Early Modern Philosophy
- This module will give you experience in reading and studying passages of original philosophy, both to develop your sense of how philosophical arguments are structured and to confront some central issues in the subject. You will study passages from seventeenth- and eighteenth-century philosophers, most notably Descartes, Leibniz, Locke, Berkeley and Hume.
Ethics
- This module introduces and explores the three main branches of moral philosophy: meta-ethics, which concerns the nature of morality; normative ethics, which attempts to answer big questions such as ‘How should I live?’; and applied ethics, which looks at specific moral issues like climate change.
Introduction to Ancient Philosophy
- This module provides an introduction to ancient philosophy through the study of Plato’s dialogues. Examination of the Euthyphro, Meno, Phaedo and the Republic will offer the opportunity to study the intersection of ethics, epistemology, metaphysics and moral psychology typical of Greek philosophy.
Reason and Argument
- This module considers ways in which formal logic can be applied to understanding and evaluating arguments and claims expressed in everyday language. The topics covered include: validity, logical form, ambiguity, quantification, and the semantics/pragmatics distinction.
Knowledge and Perception
- This module introduces some fundamental issues in epistemology (the theory of knowledge). The first part of the course considers general questions about the nature of knowledge, before looking at different ways of acquiring knowledge, including perception.
Year 2
In the second year of the programme you'll choose from a range of modules which look in more depth at issues in some central areas of philosophy:
- Ethics
- Theory of knowledge
- The philosophy of mind and language
- Metaphysics
- The work of key figures in the history of philosophy
These will help you to develop the knowledge, understanding and skills that you'll use in more specialised investigations in your third year.
Year 3
These summaries are just a selection of the third-year philosophy modules available to PPE students.
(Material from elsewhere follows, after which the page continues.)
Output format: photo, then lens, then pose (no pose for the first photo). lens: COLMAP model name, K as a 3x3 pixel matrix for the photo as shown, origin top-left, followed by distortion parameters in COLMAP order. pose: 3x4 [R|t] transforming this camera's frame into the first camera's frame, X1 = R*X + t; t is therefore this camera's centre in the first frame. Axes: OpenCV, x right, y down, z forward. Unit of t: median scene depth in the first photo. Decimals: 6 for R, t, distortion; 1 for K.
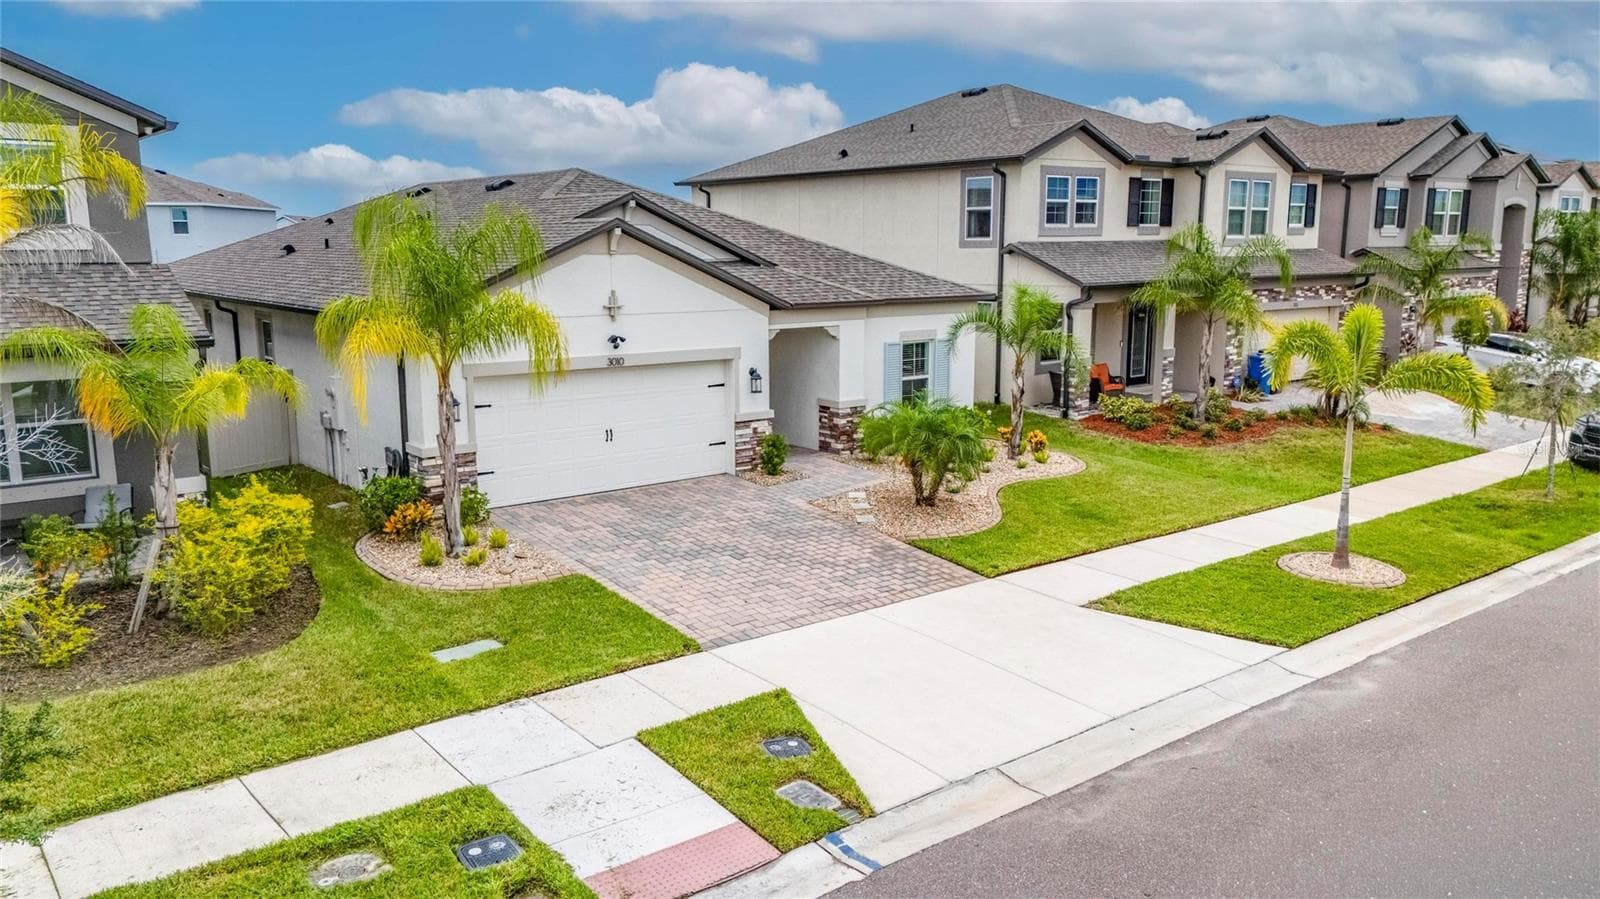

Issues in the Philosophy of Perception
- The aim of the module is to look in some depth at some of the most considered questions in the philosophy of perception and some issues that arise from thinking about perception in its non-visual forms.
- Issues to be addressed may include: Do we perceive the sources of sounds?; Is bodily awareness perceptual?; How does the representation of space differ across the senses?
Language and Mind
- The aim of this module is to investigate some of the central philosophical issues surrounding our understanding of language.
- Students will gain a critical understanding of how theories of truth and meaning are related to the psychology of the speakers of a language.
Issues in Moral Philosophy
- This module examines important issues in moral philosophy, concentrating on ethical theory.
- You will discuss issues including: What is consequentialism and is it defensible? Are moral obligations sensitive to variations in an agent’s non-moral beliefs and/or moral beliefs? Do they vary when different agents have different moral beliefs? Is a theory that allows world-based as well as mind-based normative facts consistent? Is the fact that more people will suffer some harm (or obtain some benefit) in itself a morally relevant consideration? Can something be simply good without being good for someone or something?
Topics in Indian Philosophy
- This module introduces a range of philosophical issues and debates in Classical Indian philosophy.
- It focuses on Buddhist philosophy in India, from c. 500 B.C.E. to 800 C.E.. You will study the metaphysical, epistemological and ethical positions which the Buddhists sought to articulate, as these views were refined under pressure from non-Buddhist Indian philosophers.